MUMS FEAR FOR TEENS HOOKED ON ‘BLUES’

Dealers are selling diazepam-based drugs to children for as little as 20p per pill. (Picture posed by model) INNT 11-043FP
Dealers are selling diazepam-based drugs to children for as little as 20p per pill. (Picture posed by model) INNT 11-043FP

TWO local women have made an impassioned plea for more help and support to be made available for families struggling to deal with children and teenagers who are addicted to drugs.

The women, who didn’t want to be identified due to a fear of reprisals from the ruthless dealers who have been supplying illegal drugs to their teenage sons, say ‘Blues’ and ‘Whites’ pills are a major problem in the Carnmoney area, with boys and girls as young as 12 and 13 years old taking up to 30 or 40 pills a day.

The potentially deadly tablets, which are being sold to children and young people for as little as 20 pence each, are mostly diazepam-based, but often mixed with other drugs.

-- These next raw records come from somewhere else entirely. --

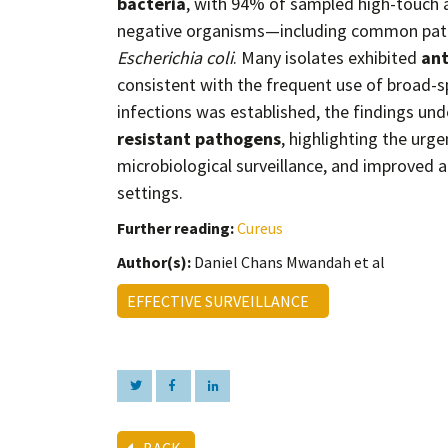
bacteria
, with 94% of sampled high-touch a
negative organisms—including common pat
Escherichia coli
. Many isolates exhibited
ant
consistent with the frequent use of broad-sp
infections was established, the findings un
resistant pathogens
, highlighting the urg
microbiological surveillance, and improved a
settings.
Further reading:
Cureus
Author(s):
Daniel Chans Mwandah et al
EFFECTIVE SURVEILLANCE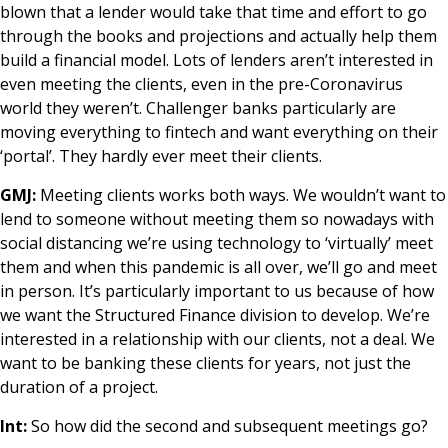
blown that a lender would take that time and effort to go
through the books and projections and actually help them
build a financial model. Lots of lenders aren’t interested in
even meeting the clients, even in the pre-Coronavirus
world they weren’t. Challenger banks particularly are
moving everything to fintech and want everything on their
‘portal’. They hardly ever meet their clients.
GMJ:
Meeting clients works both ways. We wouldn’t want to
lend to someone without meeting them so nowadays with
social distancing we’re using technology to ‘virtually’ meet
them and when this pandemic is all over, we’ll go and meet
in person. It’s particularly important to us because of how
we want the Structured Finance division to develop. We’re
interested in a relationship with our clients, not a deal. We
want to be banking these clients for years, not just the
duration of a project.
Int:
So how did the second and subsequent meetings go?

Over the past couple of years, Sarah and Cathy (not their real names) have been living a nightmare due to problems being caused by their drug-addicted sons, who regularly hang around with a crowd in Carnmoney, getting “wiped out” on ‘Blues’, so-called legal highs and other drugs.

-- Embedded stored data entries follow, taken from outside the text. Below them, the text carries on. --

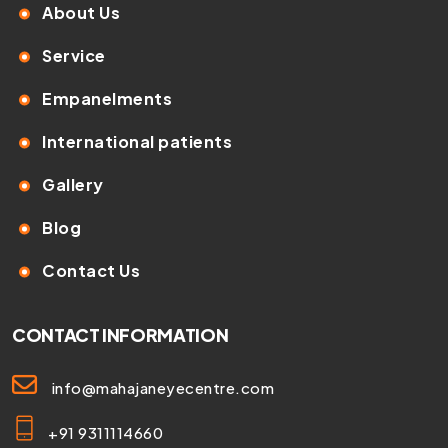
About Us
Service
Empanelments
International patients
Gallery
Blog
Contact Us
CONTACT INFORMATION
info@mahajaneyecentre.com
+91 9311114660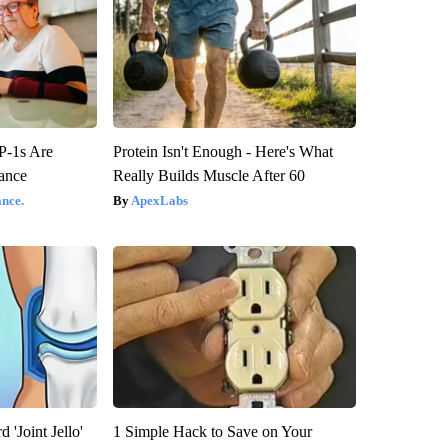
P-1s Are
Protein Isn't Enough - Here's What
ance
Really Builds Muscle After 60
nce.
ApexLabs
 'Joint Jello'
1 Simple Hack to Save on Your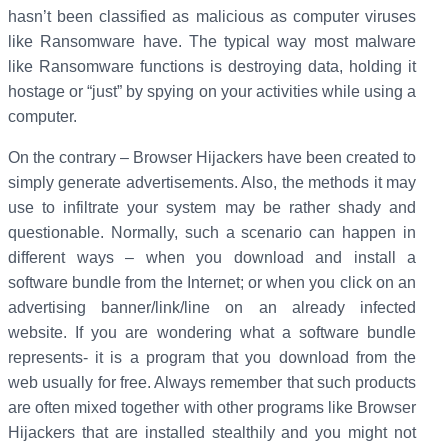
hasn’t been classified as malicious as computer viruses
like Ransomware have. The typical way most malware
like Ransomware functions is destroying data, holding it
hostage or “just” by spying on your activities while using a
computer.
On the contrary – Browser Hijackers have been created to
simply generate advertisements. Also, the methods it may
use to infiltrate your system may be rather shady and
questionable. Normally, such a scenario can happen in
different ways – when you download and install a
software bundle from the Internet; or when you click on an
advertising banner/link/line on an already infected
website. If you are wondering what a software bundle
represents- it is a program that you download from the
web usually for free. Always remember that such products
are often mixed together with other programs like Browser
Hijackers that are installed stealthily and you might not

The women, who both have other children to look after, told the Times how they are worried sick, driving around the streets at nights trying to find their sons who are ‘off their heads’ on drugs and sometimes unable to stand or even talk.

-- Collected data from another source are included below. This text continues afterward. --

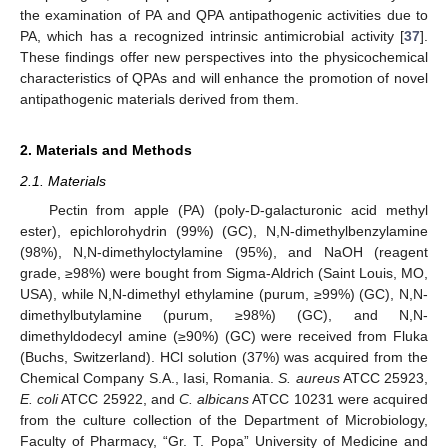
the examination of PA and QPA antipathogenic activities due to
PA, which has a recognized intrinsic antimicrobial activity [
37
].
These findings offer new perspectives into the physicochemical
characteristics of QPAs and will enhance the promotion of novel
antipathogenic materials derived from them.
2. Materials and Methods
2.1. Materials
Pectin from apple (PA) (poly-D-galacturonic acid methyl
ester), epichlorohydrin (99%) (GC), N,N-dimethylbenzylamine
(98%), N,N-dimethyloctylamine (95%), and NaOH (reagent
grade, ≥98%) were bought from Sigma-Aldrich (Saint Louis, MO,
USA), while N,N-dimethyl ethylamine (purum, ≥99%) (GC), N,N-
dimethylbutylamine (purum, ≥98%) (GC), and N,N-
dimethyldodecyl amine (≥90%) (GC) were received from Fluka
(Buchs, Switzerland). HCl solution (37%) was acquired from the
Chemical Company S.A., Iasi, Romania.
S. aureus
ATCC 25923,
E. coli
ATCC 25922, and
C. albicans
ATCC 10231 were acquired
from the culture collection of the Department of Microbiology,
Faculty of Pharmacy, “Gr. T. Popa” University of Medicine and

They explained how their boys have fallen into a downward spiral of mental and physical ill health, had regular run-ins with the police and have become increasingly aggressive and out of control. The troubled teenagers have gone through periods of depression when coming off the drugs, and both have attempted suicide.

Sarah and Cathy have even gone to the extreme measure of getting their sons arrested and denying them a bail address so that they get sent to the Woodlands Juvenile Justice Centre near Bangor where they can get looked after by trained staff, receive counselling and be checked on 24/7. They say they’ve been forced to use Woodlands as a sort ‘rehab centre’ for their sons, given the lack of Child and Adolescent Mental Health Services in Northern Ireland.

“We’ve been everywhere trying to get help for them, but this is the end of the road. It’s come to the stage where we’re having to get them arrested and get them into more trouble with the police and get them more of a criminal record just to get them some help,” said Sarah, whose son has been taking ‘Blues’ since he was 14.

“People need to know what’s going on. People need to understand that this is a problem in this area (Carnmoney) and that it’s really bad in this area.”

With no-one else to turn to and fearing that it’s only a matter of time before the drugs claim a child’s life, the women are now considering setting up a support group for local families who are suffering similar problems, so that they can share their experiences and help each other.

“It’s got to the stage where there’s nothing here, there’s no-one to help us, but one of these kids is going to die. I’ve even had visions of my son lying in the living room in a coffin,” Cathy added.

“We want to highlight what’s going on here and we want to help other people, but we need help and support too. We’re trying to deal with the issue, inside the house and outside of the house in the area, but we can’t do it on our own.”